Passage shown:
# # # # # # #
Although the use of quartz as support substrate has been mentioned in various patents (see U.S. Pat. Nos. 6,140,209, 6,211,041, 6,309,950, 6,323,108, 6335,231 and 6,391,740), quartz is itself a relatively expensive material. In discussing support substrates, some of the above-references have mentioned quartz glass, glass, and glass-ceramics. Other support substrate materials listed in these references include diamond, sapphire, silicon carbide, silicon nitride, ceramics, metals, and plastics.
It is not at all a simple matter to replace a silicon wafer with a wafer made out of a less expensive material in an SOI structure. In particular, it is difficult to replace a silicon wafer with a glass or glass-ceramic or ceramic of the type which can be manufactured in large quantities at low cost, i.e., it is difficult to make cost effective SOG and SiOG structures.
Co-pending, co-assigned U.S. patent application Ser. No. 10/779,582, published as US2004/0229444 A1, describes techniques for making SiOG and SOG structures and novel forms of such structures. Among the numerous applications for the invention are those in such fields as optoelectronics, FR electronics, and mixed signal (analog/digital) electronics, as well as display applications, e.g., LCDs and OLEDs, where significantly enhanced performance can be achieved compared to amorphous and polysilicon based devices. In addition, photovoltaics and solar cells with high efficiency were also enabled. Both the processing techniques and its novel SOI structures significantly lower the cost of an SOI structure.
Another factor significantly affecting the cost of ion-implantation approach to producing SOI, SiOI, SOG and SiOG structures is the efficiency of the ion-implantation process. Traditionally, hydrogen ion implantation or oxygen ion implantation were used, with the former being preferred due to the higher efficiency. However, those traditional ion-implantation processes require the use of narrow ion beams, which lead to long implantation time and high cost. As a result, substitute ion sources were developed and disclosed in the prior art.
# # # # # # #
(Saved data entries)
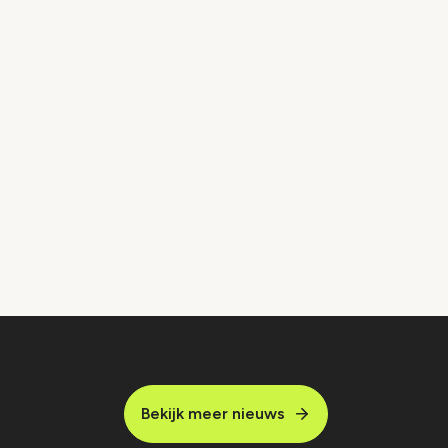
Bekijk meer nieuws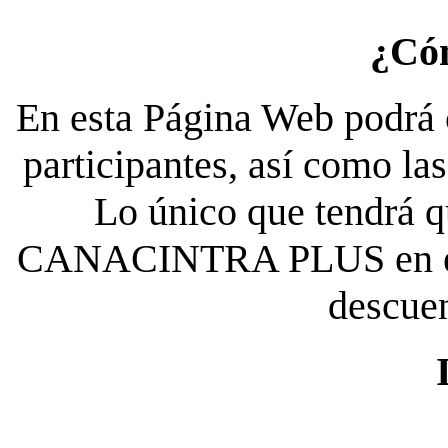
¿Có
En esta Página Web podrá c
participantes, así como la
Lo único que tendrá qu
CANACINTRA PLUS en el es
descue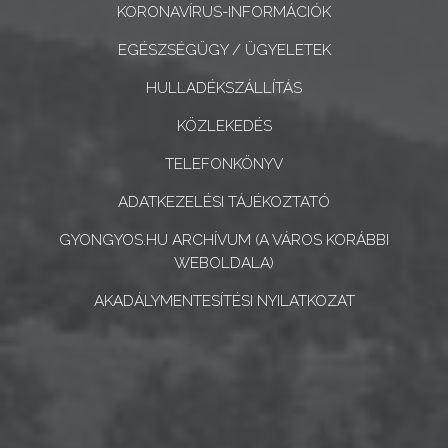
KORONAVÍRUS-INFORMÁCIÓK
CÉGEK
ÉS
EGÉSZSÉGÜGY / ÜGYELETEK
INTÉZMÉNYEK
HULLADÉKSZÁLLÍTÁS
NYOMTATVÁNYOK
KÖZLEKEDÉS
TELEFONKÖNYV
E-
ÜGYINTÉZÉS
ADATKEZELÉSI TÁJÉKOZTATÓ
GYONGYOS.HU ARCHÍVUM (A VÁROS KORÁBBI
TESTÜLETI
WEBOLDALA)
ANYAGOK
AKADÁLYMENTESÍTÉSI NYILATKOZAT
KISTÉRSÉG
GEOTERM-
GYÖNGYÖS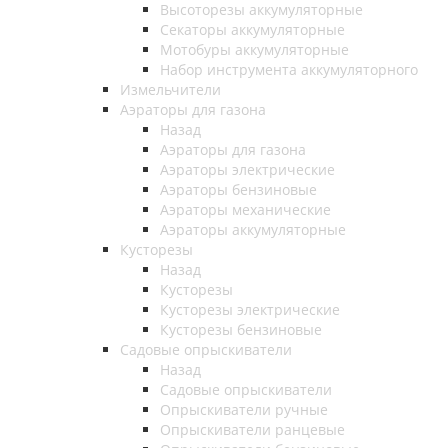
Высоторезы аккумуляторные
Секаторы аккумуляторные
Мотобуры аккумуляторные
Набор инструмента аккумуляторного
Измельчители
Аэраторы для газона
Назад
Аэраторы для газона
Аэраторы электрические
Аэраторы бензиновые
Аэраторы механические
Аэраторы аккумуляторные
Кусторезы
Назад
Кусторезы
Кусторезы электрические
Кусторезы бензиновые
Садовые опрыскиватели
Назад
Садовые опрыскиватели
Опрыскиватели ручные
Опрыскиватели ранцевые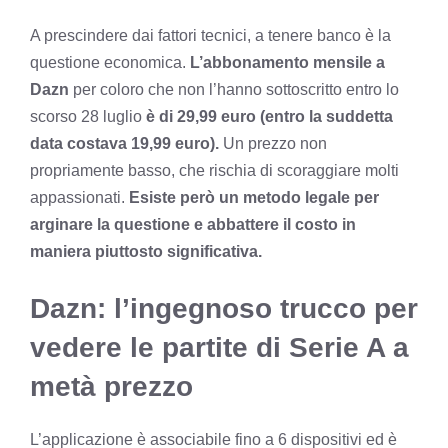
A prescindere dai fattori tecnici, a tenere banco è la
questione economica.
L’abbonamento mensile a
Dazn
per coloro che non l’hanno sottoscritto entro lo
scorso 28 luglio
è di 29,99 euro (entro la suddetta
data costava 19,99 euro).
Un prezzo non
propriamente basso, che rischia di scoraggiare molti
appassionati.
Esiste però un metodo legale per
arginare la questione e abbattere il costo in
maniera piuttosto significativa.
Dazn: l’ingegnoso trucco per
vedere le partite di Serie A a
metà prezzo
L’applicazione è associabile fino a 6 dispositivi ed è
# # # # # # #
Directions: Translate this sentence from the passage about SOI structures into Spanish: "Traditionally, hydrogen ion implantation or oxygen ion implantation were used, with the former being preferred due to the higher efficiency." You won't need the records.

Solution for this task: Tradicionalmente, se utilizaba la implantación de iones de hidrógeno o la implantación de iones de oxígeno, prefiriéndose la primera debido a su mayor eficiencia.